W tych okolicznościach…
Uwolnij się od tych okoliczności! Nie możesz kontrolować wszystkiego, co dzieje się naokoło ciebie, ale możesz decydować o sposobie swojej reakcji. Sytuacja w twoim życiu może się zmieniać tak łatwo, jak kierunek wiatru. Jeśli twoje szczęście zależy od okoliczności, to skazany jesteś na ciągłe wzloty i upadki nastroju.
Święty Jakub pisze: „Za pełną radość poczytujcie to sobie, bracia moi, ilekroć spadają na was różne doświadczenia. Wiedzcie, że to, co wystawia waszą wiarę na próbę, rodzi wytrwałość. Wytrwałość zaś winna być dziełem doskonałym, abyście byli doskonali, nienaganni, w niczym nie wykazując braków” (Jk 1, 2-4).
Zmuś się do tego, by szukać dobrych stron każdej sytuacji. Jednym przychodzi to łatwiej niż innym, w zależności od osobowości. Jednak możesz postanowić, że będziesz wdzięczny za dobre rzeczy, które posiadasz, nawet jeśli obecnie znajdujesz się w niezwykle ciężkiej sytuacji.
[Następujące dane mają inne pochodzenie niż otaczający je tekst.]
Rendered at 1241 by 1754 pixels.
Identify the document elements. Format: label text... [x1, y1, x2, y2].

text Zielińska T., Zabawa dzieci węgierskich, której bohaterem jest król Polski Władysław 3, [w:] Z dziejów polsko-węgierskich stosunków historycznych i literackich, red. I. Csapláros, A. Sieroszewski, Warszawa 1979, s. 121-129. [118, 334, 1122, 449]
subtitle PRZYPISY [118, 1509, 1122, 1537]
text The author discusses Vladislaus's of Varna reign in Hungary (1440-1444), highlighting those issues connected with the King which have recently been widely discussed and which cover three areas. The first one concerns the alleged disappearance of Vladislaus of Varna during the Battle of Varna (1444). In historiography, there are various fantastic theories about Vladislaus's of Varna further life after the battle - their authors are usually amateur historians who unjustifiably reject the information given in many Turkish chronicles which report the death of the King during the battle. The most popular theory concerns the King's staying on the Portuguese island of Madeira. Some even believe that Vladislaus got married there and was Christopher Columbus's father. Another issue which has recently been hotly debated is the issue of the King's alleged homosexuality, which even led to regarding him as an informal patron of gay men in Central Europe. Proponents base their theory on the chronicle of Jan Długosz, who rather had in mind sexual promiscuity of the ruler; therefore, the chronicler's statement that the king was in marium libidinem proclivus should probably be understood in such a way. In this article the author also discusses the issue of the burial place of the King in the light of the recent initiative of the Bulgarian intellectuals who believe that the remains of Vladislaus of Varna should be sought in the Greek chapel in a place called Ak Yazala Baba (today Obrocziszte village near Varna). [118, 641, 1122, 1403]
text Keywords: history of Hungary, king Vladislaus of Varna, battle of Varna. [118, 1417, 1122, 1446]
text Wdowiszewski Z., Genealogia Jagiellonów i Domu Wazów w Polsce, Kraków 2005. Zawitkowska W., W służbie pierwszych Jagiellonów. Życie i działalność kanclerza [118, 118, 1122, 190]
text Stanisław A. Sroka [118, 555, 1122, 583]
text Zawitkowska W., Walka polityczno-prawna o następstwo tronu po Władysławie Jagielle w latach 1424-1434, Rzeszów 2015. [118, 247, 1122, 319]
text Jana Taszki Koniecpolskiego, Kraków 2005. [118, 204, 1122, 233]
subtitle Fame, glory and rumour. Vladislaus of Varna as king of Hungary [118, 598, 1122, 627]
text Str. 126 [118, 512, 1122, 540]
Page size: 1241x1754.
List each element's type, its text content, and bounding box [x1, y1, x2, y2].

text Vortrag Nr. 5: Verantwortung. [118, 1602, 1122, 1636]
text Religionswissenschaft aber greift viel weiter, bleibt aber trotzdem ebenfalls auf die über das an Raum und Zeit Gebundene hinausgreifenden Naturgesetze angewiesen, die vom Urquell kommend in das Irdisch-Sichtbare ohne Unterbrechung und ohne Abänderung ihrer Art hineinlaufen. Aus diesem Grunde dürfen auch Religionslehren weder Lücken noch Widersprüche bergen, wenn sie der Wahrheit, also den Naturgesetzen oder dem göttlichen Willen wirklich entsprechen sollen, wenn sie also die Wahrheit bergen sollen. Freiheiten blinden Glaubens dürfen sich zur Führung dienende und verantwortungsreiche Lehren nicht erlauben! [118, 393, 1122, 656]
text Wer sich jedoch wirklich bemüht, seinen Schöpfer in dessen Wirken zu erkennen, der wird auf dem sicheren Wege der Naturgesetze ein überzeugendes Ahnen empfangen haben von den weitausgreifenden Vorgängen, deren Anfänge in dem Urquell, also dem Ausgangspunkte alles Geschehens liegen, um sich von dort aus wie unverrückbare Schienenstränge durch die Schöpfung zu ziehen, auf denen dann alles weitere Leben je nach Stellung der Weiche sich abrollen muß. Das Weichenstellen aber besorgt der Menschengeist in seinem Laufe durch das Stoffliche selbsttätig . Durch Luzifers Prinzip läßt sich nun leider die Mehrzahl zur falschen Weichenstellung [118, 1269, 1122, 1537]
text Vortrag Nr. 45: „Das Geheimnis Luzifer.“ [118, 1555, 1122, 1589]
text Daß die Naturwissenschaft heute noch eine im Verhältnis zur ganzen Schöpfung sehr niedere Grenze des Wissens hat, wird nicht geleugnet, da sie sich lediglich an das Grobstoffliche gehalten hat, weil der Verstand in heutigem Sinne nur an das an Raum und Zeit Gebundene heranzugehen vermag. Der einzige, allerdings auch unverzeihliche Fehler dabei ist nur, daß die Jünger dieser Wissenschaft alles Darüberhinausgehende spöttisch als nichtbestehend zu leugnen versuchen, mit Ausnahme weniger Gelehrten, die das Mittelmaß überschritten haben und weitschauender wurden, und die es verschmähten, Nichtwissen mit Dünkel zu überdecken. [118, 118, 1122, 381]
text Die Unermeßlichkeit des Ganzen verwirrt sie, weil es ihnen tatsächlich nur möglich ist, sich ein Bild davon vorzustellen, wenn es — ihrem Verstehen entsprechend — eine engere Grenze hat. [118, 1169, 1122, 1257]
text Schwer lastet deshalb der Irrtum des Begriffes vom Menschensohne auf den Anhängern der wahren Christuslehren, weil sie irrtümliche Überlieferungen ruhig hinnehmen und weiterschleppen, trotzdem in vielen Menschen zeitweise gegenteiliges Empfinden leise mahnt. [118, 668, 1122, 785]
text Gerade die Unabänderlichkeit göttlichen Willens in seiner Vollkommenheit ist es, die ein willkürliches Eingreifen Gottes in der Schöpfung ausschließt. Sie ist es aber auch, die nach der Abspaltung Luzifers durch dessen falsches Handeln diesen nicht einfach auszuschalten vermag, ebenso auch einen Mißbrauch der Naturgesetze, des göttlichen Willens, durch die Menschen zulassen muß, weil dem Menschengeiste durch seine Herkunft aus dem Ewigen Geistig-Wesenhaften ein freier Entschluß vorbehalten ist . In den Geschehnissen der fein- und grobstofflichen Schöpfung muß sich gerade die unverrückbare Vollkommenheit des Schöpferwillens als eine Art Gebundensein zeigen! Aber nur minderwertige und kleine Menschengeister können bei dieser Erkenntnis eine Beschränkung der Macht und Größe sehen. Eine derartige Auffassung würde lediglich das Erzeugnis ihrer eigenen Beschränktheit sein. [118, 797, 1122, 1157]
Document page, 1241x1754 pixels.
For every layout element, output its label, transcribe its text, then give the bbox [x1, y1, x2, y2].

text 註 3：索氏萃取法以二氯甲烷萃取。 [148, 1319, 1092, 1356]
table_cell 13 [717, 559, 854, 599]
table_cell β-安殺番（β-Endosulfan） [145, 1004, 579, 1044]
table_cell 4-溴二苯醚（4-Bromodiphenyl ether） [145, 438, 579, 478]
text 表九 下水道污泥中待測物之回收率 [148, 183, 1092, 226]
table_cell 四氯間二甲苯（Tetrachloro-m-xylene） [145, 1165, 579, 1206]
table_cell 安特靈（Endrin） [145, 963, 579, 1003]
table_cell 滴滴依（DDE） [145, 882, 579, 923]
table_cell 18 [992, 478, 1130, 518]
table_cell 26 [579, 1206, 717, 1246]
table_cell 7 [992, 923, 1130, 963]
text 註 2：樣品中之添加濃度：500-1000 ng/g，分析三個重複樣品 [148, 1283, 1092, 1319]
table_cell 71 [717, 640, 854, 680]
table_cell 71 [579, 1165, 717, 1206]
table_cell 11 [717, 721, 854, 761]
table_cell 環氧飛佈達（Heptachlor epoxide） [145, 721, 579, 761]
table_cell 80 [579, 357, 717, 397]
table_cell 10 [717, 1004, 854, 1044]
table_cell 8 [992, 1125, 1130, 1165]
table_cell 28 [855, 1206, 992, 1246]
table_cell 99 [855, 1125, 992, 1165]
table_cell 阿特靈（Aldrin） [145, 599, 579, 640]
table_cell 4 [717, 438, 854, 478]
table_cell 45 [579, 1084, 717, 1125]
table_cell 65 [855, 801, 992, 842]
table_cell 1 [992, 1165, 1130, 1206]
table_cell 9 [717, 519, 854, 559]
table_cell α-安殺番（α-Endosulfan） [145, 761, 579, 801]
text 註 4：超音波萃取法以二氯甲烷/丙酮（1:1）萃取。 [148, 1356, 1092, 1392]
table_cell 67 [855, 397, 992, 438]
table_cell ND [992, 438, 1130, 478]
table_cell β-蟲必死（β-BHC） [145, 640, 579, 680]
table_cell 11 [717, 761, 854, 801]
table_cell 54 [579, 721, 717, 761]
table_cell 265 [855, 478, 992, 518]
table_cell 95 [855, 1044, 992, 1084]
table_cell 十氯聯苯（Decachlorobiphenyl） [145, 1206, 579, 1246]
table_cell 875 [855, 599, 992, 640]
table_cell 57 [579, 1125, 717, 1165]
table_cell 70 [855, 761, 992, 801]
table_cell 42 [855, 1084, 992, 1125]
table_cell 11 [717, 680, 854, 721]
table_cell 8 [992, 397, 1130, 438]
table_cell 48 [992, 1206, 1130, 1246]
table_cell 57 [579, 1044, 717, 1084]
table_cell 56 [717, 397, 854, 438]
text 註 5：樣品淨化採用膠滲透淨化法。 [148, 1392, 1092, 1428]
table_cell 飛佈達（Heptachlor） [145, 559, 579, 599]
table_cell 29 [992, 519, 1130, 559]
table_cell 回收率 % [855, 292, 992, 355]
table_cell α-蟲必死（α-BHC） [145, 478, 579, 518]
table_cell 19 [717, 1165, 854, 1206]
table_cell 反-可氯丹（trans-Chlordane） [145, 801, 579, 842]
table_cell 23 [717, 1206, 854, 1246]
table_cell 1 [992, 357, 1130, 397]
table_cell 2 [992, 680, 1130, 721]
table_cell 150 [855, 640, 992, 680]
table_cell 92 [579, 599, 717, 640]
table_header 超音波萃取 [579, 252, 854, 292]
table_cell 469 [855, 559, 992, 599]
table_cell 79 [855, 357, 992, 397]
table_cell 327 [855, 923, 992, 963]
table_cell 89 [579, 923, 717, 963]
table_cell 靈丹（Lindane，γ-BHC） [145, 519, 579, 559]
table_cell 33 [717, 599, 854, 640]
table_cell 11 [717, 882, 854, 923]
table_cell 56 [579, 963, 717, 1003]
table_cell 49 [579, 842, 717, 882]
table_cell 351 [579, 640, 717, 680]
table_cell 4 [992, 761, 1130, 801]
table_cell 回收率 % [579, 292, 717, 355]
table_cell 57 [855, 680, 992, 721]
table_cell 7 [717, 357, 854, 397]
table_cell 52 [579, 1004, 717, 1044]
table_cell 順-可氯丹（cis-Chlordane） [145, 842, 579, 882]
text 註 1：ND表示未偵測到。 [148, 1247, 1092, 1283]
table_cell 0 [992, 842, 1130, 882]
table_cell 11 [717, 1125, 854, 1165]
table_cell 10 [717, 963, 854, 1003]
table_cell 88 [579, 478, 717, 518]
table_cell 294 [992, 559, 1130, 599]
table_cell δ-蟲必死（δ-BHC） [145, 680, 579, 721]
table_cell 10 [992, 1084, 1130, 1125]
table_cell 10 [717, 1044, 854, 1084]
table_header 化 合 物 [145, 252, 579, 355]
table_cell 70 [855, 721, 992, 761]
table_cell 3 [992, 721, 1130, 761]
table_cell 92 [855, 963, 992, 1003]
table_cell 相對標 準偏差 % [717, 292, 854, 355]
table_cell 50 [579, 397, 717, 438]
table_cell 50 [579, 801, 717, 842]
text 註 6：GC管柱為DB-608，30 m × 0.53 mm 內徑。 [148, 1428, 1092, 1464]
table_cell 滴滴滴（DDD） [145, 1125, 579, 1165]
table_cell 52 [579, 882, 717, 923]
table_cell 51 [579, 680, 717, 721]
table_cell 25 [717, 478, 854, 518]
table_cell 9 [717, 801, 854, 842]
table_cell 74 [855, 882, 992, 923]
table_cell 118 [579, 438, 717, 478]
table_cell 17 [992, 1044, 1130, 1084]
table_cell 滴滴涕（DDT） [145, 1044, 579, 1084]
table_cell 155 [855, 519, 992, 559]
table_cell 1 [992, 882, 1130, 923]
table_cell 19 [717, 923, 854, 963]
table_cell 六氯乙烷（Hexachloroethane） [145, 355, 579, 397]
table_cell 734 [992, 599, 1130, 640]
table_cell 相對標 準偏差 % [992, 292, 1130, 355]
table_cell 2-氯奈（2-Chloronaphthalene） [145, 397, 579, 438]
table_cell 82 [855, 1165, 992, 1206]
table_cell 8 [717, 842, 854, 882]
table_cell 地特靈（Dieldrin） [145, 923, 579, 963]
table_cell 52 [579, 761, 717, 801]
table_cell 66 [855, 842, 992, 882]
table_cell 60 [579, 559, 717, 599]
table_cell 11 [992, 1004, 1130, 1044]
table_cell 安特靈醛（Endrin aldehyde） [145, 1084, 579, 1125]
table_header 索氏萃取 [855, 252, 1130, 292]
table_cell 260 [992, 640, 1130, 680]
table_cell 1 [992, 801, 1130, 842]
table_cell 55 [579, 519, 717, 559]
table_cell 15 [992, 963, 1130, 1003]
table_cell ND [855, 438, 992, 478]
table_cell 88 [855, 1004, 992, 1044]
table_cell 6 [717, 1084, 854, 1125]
We wszystkim, co się dzieje, poszukuj ukrytego celu. Jeśli wyćwiczysz swój umysł w szukaniu pozytywów, być może odkryjesz, że negatywne okoliczności w twoim życiu – choćby nie wiem jak trudne – już cię nie przytłaczają.
Odrzuć perfekcjonizm i nadmierne wymagania
Nie wymagaj od siebie doskonałości – to nierealne. Jedyna doskonałą osobą był Jezus Chrystus. Perfekcjonizm może uczynić cię krytycznym wobec siebie i wszystkich naokoło. Perfekcjoniści nakładają na siebie ogromny ładunek zbędnego stresu. Pan Bóg nie obciąża cię przecież niemożliwymi do spełnienia wymaganiami. On nie szuka ludzi doskonałych. Szuka takich, którzy zechcą być jego szlachetnym naczyniem. Oto, co głosi Słowo Boże:
Powiedziano ci, człowiecze, co jest dobre.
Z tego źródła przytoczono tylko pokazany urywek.